◆ **ASSIGNMENT**
Repeat the listing below line for line, exactly as shown.

◆ **THE DATA**
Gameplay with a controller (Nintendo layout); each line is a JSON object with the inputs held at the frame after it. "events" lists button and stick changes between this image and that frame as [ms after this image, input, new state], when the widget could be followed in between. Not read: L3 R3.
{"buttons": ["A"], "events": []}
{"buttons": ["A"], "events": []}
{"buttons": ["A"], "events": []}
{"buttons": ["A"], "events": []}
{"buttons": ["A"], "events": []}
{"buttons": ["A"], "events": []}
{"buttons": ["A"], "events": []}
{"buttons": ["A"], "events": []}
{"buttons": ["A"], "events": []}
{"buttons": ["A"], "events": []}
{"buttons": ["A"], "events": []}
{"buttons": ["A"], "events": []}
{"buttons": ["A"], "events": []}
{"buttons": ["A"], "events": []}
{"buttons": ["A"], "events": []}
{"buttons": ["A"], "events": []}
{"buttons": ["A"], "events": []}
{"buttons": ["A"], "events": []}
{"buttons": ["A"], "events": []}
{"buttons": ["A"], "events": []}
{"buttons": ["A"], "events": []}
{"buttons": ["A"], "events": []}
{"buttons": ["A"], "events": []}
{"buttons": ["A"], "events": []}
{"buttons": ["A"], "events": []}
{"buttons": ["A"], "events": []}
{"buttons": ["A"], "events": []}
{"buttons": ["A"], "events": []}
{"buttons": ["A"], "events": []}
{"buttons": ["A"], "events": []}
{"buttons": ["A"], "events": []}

◆ **OUTPUT**
Gameplay with a controller (Nintendo layout); each line is a JSON object with the inputs held at the frame after it. "events" lists button and stick changes between this image and that frame as [ms after this image, input, new state], when the widget could be followed in between. Not read: L3 R3.
{"buttons": ["A"], "events": []}
{"buttons": ["A"], "events": []}
{"buttons": ["A"], "events": []}
{"buttons": ["A"], "events": []}
{"buttons": ["A"], "events": []}
{"buttons": ["A"], "events": []}
{"buttons": ["A"], "events": []}
{"buttons": ["A"], "events": []}
{"buttons": ["A"], "events": []}
{"buttons": ["A"], "events": []}
{"buttons": ["A"], "events": []}
{"buttons": ["A"], "events": []}
{"buttons": ["A"], "events": []}
{"buttons": ["A"], "events": []}
{"buttons": ["A"], "events": []}
{"buttons": ["A"], "events": []}
{"buttons": ["A"], "events": []}
{"buttons": ["A"], "events": []}
{"buttons": ["A"], "events": []}
{"buttons": ["A"], "events": []}
{"buttons": ["A"], "events": []}
{"buttons": ["A"], "events": []}
{"buttons": ["A"], "events": []}
{"buttons": ["A"], "events": []}
{"buttons": ["A"], "events": []}
{"buttons": ["A"], "events": []}
{"buttons": ["A"], "events": []}
{"buttons": ["A"], "events": []}
{"buttons": ["A"], "events": []}
{"buttons": ["A"], "events": []}
{"buttons": ["A"], "events": []}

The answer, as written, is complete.